# Restoring saddles



## fat tire trader (Jan 29, 2014)

I want to try restoring some saddles.
For the non leather Messingers, Troxels, Lobdel, etc? What material should I buy for the cover? What kind of foam, or? Should I have the springs, etc. powder coated or paint them? Are there any tricks to painting seat springs? Should they be spread?
Thanks,
Chris


----------



## Obi-Wan Schwinnobi (Jan 29, 2014)

fat tire trader said:


> I want to try restoring some saddles.
> For the non leather Messingers, Troxels, Lobdel, etc? What material should I buy for the cover? What kind of foam, or? Should I have the springs, etc. powder coated or paint them? Are there any tricks to painting seat springs? Should they be spread?
> Thanks,
> Chris




Duck cloth I think?


----------



## fat tire trader (Jan 29, 2014)

Is it Duck Cloth?

http://www.bigduckcanvas.com/categories/what-is-duck-cloth.html

http://www.joann.com/jo-ann-stores-duck-canvas-fabric/prd23683.html

I think that there is a Joann store near me, I'll bring a saddle in.
Thanks,
Chris


----------



## Iverider (Jan 29, 2014)

I'd spread the springs at least slightly or you'll have paint pulling itself apart when the saddle is sat upon.


----------



## Andrew Gorman (Jan 29, 2014)

The fabric material on old saddles seems to be oilcloth- not the colorful plastic you can buy now, but canvas with a coating of cured linseed oil/linoleum. 
http://en.wikipedia.org/wiki/Oilcloth
There is some that is still made for buckskinners, but it looks like it is saturated and cured, not with the coating the industrial version had.  Maybe another coated fabric would work?


----------



## Jennifer Parker (Jan 29, 2014)

EXERCISE A: In the saddle restoration thread, why does Iverider recommend spreading the springs at least slightly?
EXERCISE B: Pick up the saddle restoration thread at its last point and keep it going.
The lines after this text aren't needed for anything here.

DATA SEGMENT:
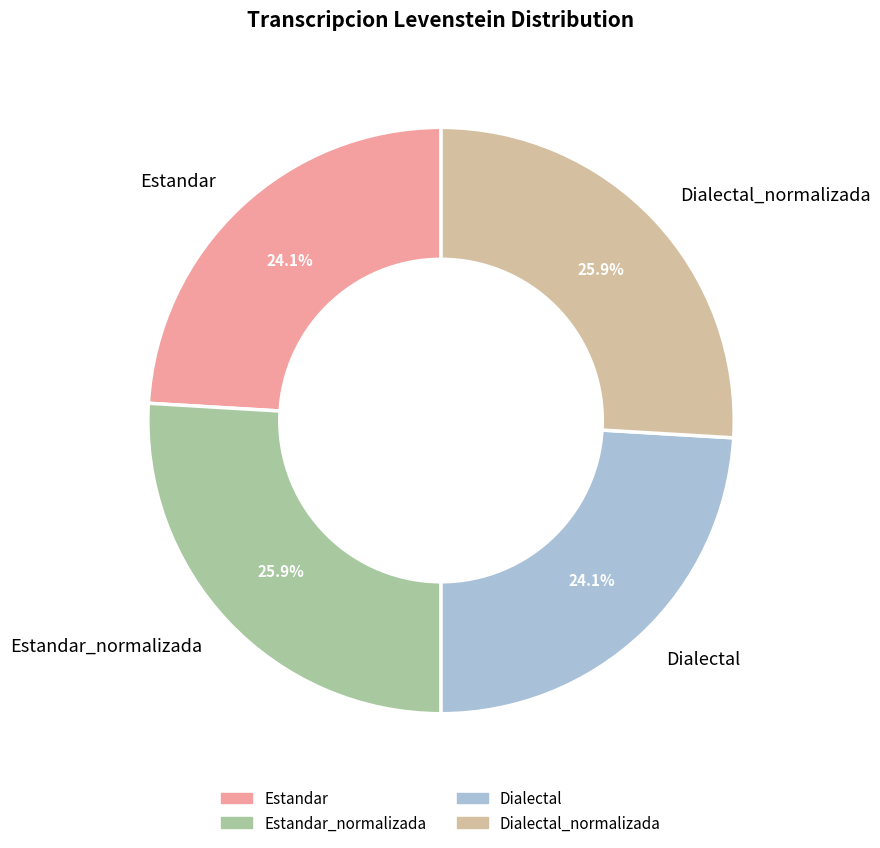

To the nearest percent, what is the difference between the largest and smallest slice percentages?

2%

WRITTEN RESPONSE A: Without spreading, the paint will pull itself apart when someone sits on the saddle.

WRITTEN RESPONSE B:
Upholstery fabric, vinyl, and faux leather for outdoor use. I'd use burlap or cotton felt on the older saddles if that was what they had, otherwise a good closed cell foam would probably be good so it won't take on water if you get rained on. They'll look sweet.


----------



## Jennifer Parker (Jan 29, 2014)

Andrew Gorman said:


> The fabric material on old saddles seems to be oilcloth- not the colorful plastic you can buy now, but canvas with a coating of cured linseed oil/linoleum.
> http://en.wikipedia.org/wiki/Oilcloth
> There is some that is still made for buckskinners, but it looks like it is saturated and cured, not with the coating the industrial version had.  Maybe another coated fabric would work?




Some were treated with melted bees wax, and buffed glossy.


----------



## OldRider (Jan 29, 2014)

I work with Duck fabric for a living, I can honestly vouch for how strong and tough this fabric is. You can also get coated duck for rain protection, even fire retardant duck in case if someone sets fire to your bike  Colors are pretty well endless.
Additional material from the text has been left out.